7.4. No caso vertente, o Município revela conhecer a prática dos condutores de camiões ao serviço da empresa “…”, de estacionar e efectuar manobras em cima dos passeios, circunstância que exigiria, desde logo, a tomada de medidas tendentes a evitar tal prática ilegal, mas também a fiscalização redobrada do estado dos passeios e respectivas tampas de saneamento.

8. Necessitando a constituição da obrigação de indemnizar da verificação dos demais pressupostos da responsabilidade civil, para além do dano e da ilicitude, é necessária a verificação do nexo de causalidade e da culpa (arts. 563.º do Código Civil, 2.º, 4.º e 6.º do Decreto-Lei 48051, 366.º, n.º1, do CA, e 90.º, n.º 2, da LAL).

8.1. Inexiste dissídio quanto ao nexo de causalidade. Quanto à culpa, ela deve ser aferida em função de um padrão de diligência e zelo adequados às exigências técnicas do caso concreto (art. 487.º do CC, por remissão do art. 4.º, n.º 1, do Decreto-Lei n.º 48051).
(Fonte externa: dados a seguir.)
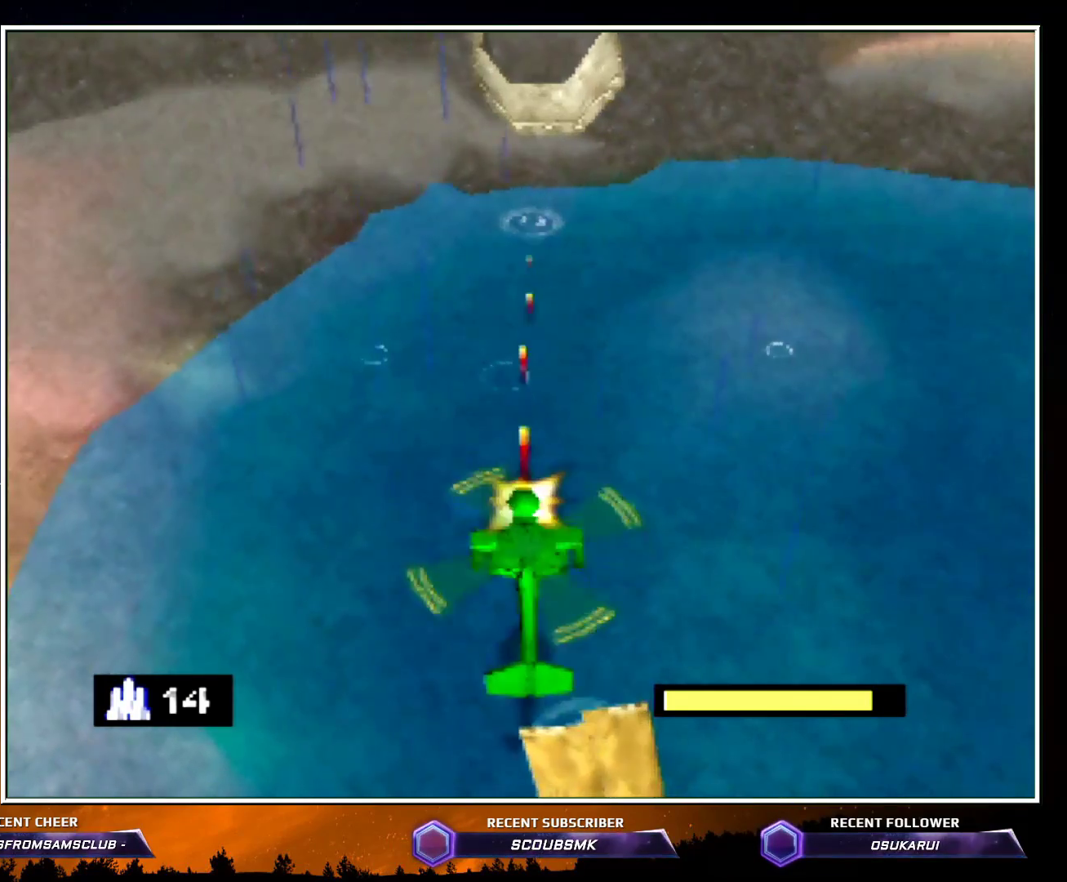
{"buttons": ["Z"], "left_stick": "center", "events": [[33, "left_stick", "center"], [167, "left_stick", "down"], [267, "left_stick", "center"]]}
8.2. Tem entendido pacificamente a jurisprudência que, quando exista obrigação de praticar determinados actos, existe ilicitude pela abstenção de agir (art. 486.º do CC), levando a indefinição das fronteiras entre a ilicitude e a culpa “a que, provada a ilicitude se deva ter como provada também a culpa, salvo se o lesante alegar e provar factos que a descaracterizam” (v. abundante jurisprudência citada no Ac. STA de 18 de Maio de 1993, AD, 390, 626).

8.3. Também o art. 493.º, n.º 1, do Código Civil estatui uma presunção de culpa do Município, cuja ilisão necessita a prova do cumprimento dos deveres legais de vigilância, conservação e segurança do seu património, o que não se mostra feito.

9. A omissão do cumprimento destes deveres, que pode, objectivamente, criar perigo para a circulação de veículos e peões, foi consequência adequada dos danos sofridos pela queixosa, pelo que, atento nomeadamente o princípio da boa-fé que deve reger as relações entre a Administração e os administrados, e em especial os seus munícipes (arts. 6.º-A do Código do Procedimento Administrativo, e 1.º da LAL), não deverá a reclamante suportar tais prejuízos.

Pelo exposto,

RECOMENDO
a V.Exa., nos termos do art. 20.º, n.º 1, alínea a), da Lei n.º 9/91, de 9 de Abril, que seja o presente caso decidido de forma célere e justa, de forma a ressarcir a queixosa de todos os prejuízos decorrentes dos factos supra descritos.

Porque a reclamante fez saber que a seguradora da sua entidade patronal lhe assegurou o pagamento de despesas de tratamento e, ainda, de 60% do valor do seu salário, relativamente ao período em que se encontrava incapacitada para o trabalho, permito-me sugerir que seja a interessada notificada por essa Câmara para fazer prova dos danos por si efectivamente suportados, desta forma se dando início ao processo de satisfação da sua pretensão indemnizatória.